Town wants sump pumps switched to summer mode

An excessive amount of groundwater required the town to divert sewage into the Rainy River and relieve stress on its sewage treatment system last week.
And while the 5.6 cm (2.2. inches) of rain that fell in a 12-hour period was to blame, the fact some residents still haven’t switched their sump pumps to “summer mode” exacerbated the problem, Operations and Facilities manager Doug Brown said Thursday.
As such, the town is taking a hard line with those residents, with bylaw enforcement officers to be doing spot inspections at some homes with sump pumps to check to see if they’ve been switched.
Brown noted the town has a bylaw in place stating residents must have their sump pumps in “summer mode” right now in order to prevent rainwater from being discharged into the sanitary sewer system.
Putting that water into the sanitary sewer system, as opposed to outdoors and into the storm sewer system, increases the burden on the sewage treatment plant, which is still having a hard time handling the current groundwater levels, he remarked.
In one way or another, Brown said, all residents are affected by the fact some people are responsible for putting that extra water into the system.

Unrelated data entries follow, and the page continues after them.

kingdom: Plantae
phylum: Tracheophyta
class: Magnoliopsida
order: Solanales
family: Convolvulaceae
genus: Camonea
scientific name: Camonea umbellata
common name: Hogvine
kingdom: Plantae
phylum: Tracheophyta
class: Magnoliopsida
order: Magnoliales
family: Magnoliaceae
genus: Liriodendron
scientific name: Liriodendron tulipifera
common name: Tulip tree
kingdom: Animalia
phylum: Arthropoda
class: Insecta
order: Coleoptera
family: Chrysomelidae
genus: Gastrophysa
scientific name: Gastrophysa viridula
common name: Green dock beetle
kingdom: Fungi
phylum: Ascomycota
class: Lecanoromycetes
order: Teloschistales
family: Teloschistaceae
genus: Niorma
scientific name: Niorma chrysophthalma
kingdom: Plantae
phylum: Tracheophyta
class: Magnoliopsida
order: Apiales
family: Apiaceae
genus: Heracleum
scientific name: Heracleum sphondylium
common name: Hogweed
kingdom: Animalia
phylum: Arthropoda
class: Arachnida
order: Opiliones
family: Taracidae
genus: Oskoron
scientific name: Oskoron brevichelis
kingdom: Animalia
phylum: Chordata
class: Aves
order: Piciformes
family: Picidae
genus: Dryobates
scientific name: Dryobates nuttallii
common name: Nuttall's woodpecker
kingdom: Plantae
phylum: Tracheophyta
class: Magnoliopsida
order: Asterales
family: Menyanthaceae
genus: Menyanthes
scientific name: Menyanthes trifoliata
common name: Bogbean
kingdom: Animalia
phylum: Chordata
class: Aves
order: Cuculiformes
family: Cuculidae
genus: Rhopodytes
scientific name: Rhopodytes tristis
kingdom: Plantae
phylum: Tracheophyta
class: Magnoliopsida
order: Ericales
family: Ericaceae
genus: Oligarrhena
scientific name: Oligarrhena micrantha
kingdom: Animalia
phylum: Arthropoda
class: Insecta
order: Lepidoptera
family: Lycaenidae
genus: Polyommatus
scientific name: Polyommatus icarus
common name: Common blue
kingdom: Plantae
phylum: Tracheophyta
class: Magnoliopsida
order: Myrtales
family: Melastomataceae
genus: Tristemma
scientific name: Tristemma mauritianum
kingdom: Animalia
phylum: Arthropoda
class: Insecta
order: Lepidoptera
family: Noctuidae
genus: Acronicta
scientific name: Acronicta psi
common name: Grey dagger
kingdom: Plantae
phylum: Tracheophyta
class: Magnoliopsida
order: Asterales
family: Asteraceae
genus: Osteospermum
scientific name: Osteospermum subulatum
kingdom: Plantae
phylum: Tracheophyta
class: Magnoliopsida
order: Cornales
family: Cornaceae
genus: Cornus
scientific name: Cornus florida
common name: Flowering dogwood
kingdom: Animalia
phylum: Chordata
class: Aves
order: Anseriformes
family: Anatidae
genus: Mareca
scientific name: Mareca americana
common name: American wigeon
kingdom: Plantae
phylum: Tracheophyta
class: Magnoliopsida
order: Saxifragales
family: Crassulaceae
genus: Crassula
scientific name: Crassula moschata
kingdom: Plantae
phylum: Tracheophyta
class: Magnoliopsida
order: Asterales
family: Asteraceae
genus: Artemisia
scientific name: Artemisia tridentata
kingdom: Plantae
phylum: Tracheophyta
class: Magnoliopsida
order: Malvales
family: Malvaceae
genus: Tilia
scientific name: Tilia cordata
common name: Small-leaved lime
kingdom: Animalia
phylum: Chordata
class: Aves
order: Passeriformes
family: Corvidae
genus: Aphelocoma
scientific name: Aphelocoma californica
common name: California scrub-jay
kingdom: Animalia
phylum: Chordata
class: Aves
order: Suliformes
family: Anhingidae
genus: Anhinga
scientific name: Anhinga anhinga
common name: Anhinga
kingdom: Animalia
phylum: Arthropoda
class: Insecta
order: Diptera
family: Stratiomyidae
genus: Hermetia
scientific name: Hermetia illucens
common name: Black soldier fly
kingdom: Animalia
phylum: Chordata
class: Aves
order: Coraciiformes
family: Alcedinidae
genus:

“If we have any rainfall for an extended period of time this summer, people will see flooded basements,” he warned.
“People should know that this affects the sewer and water rates, too. The less water the town has to treat, the less cost there is,” Brown added.
Referring back to last Thursday, Brown noted the local sewage treatment plant went into bypass mode at 2 a.m., adding the overflow into the Rainy River stopped around 1:20 p.m. that same day.
He stressed that although the sewage was not “treated” (i.e., it did not get processed at the sewage treatment plant), it was subjected to a “chlorine drip” and sterilized in that manner.
The bypass was not in violation of any environmental regulations.